Congress Shall Make No Law…

Free speech is not a partisan issue.

Opinion piece: Anna Kerr

Photo: Kjell Redal

A protester of Donald Trump glares at his supporters on Inauguration Day in Red Square at Western Washington University’s campus.

Hooded figures break windows in nearby shops and set fires to the property around them. Others assault a man wearing his “Make America Great Again” hat. Muffled chants fill the air. Armed police lob tear gas in attempts to disperse the rioting crowd.

This was the scene at what started as a peaceful protest after anarchists stole the nation’s attention at University of California, Berkeley in early February 2017.
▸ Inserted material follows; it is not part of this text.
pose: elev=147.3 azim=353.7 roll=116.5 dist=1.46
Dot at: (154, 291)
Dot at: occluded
Students were protesting the “alt-right,” conservative Milo Yiannopoulos’ visit to the campus. Yiannopoulos is infamous among the left for his controversial speeches. Although he claims he is not anti-semitic or racist, his actions and language argue otherwise. His praise for Trump is loyal and unwavering. Yiannopoulos has offended people of diverse identities and backgrounds, especially feminists and members of the LGBTQ community, while identifying as gay himself.

But the destructive scene at UC Berkeley that led to the cancellation of the event not only casts a negative light on our generation’s political reactions — it was also unconstitutional. The authors of the Constitution enacted protections for free speech precisely to protect unpopular opinions, like Yiannopoulos’. Legally, people have the right to speak their minds, especially on matters of public concern, regardless as to whether or not their speech offends listeners.
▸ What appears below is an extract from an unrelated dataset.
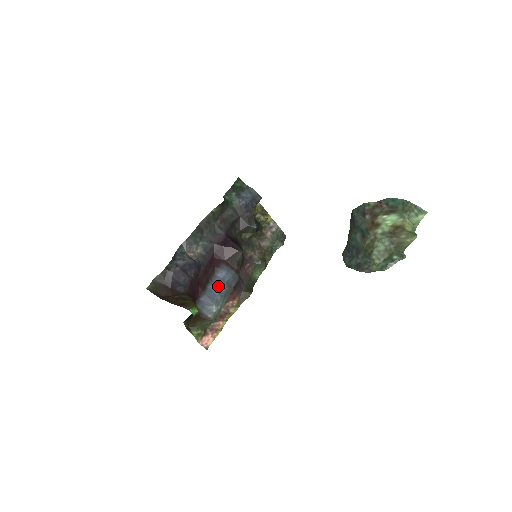
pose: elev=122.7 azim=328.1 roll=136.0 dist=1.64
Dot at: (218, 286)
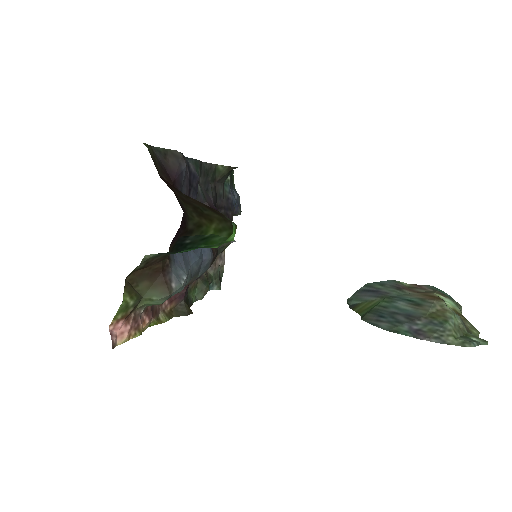
Dot at: (196, 254)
This idea was reinforced by the U.S. Supreme Court in a 1969 case, Brandenburg v. Ohio. When Clarence Brandenburg, a prominent Ku Klux Klan leader from rural Ohio, contacted a reporter to cover the rally at which he was to speak. Brandenburg forwarded claims that “our President, our Congress, our Supreme Court, continues to suppress the white, Caucasian race,” and that there might be “revengeance” against racial and religious minorities. Despite Brandenburg’s less-than-accurate vocabulary, the Supreme Court determined that what he said was protected under the First Amendment. The Court’s reasoning for the ruling was that Brandenburg’s speech did not carry “a clear and present danger,” and did not “incite imminent lawless action.” These are the standards still applicable today when determining whether any given speech is protected by the Constitution.

Yiannopoulos’ speech at Berkeley did not incite imminent physical violence. The protesters were right to stand up against his visit and their beliefs, as the First Amendment also protects peaceful assembly, but what started as another manifestation of protected speech quickly devolved into a crime. Attempting to silence an individual or a group of people because you disagree with their beliefs does not create a safe or balanced democracy.

With both parties unwilling to acknowledge what needs to change in their own parties and listen to the other side, the gap between them is only growing. I recently heard someone say that we only listen to respond and refute; we do not listen to understand.

In 1616, both the Holy Office of the Vatican and his scientific peers condemned Galileo Galilei’s theory of a universe in which the earth revolves around the sun. In 1859, Charles Darwin published “On the Origin of Species” and received major backlash from religious fundamentalists. Without these voices — both wildly unpopular at their time — we would not be the advanced society we are today.

Former President Barack Obama brought up this idea for the United Nations General Assembly in 2012, “Americans have fought and died around the globe to protect the right of all people to express their views, even views that we profoundly disagree with. We do not do so because we support hateful speech, but because our founders understood that without such protections, the capacity of each individual to express their own views and practice their own faith may be threatened. We do so because in a diverse society, efforts to restrict speech can quickly become a tool to silence critics and oppress minorities.”

If we, as a nation, have any hopes of moving forward as a united people, we must move beyond speech policing. We must listen to understand instead of listen to refute. We cannot claim to be open-minded liberals but be unwilling to investigate and understand the other side.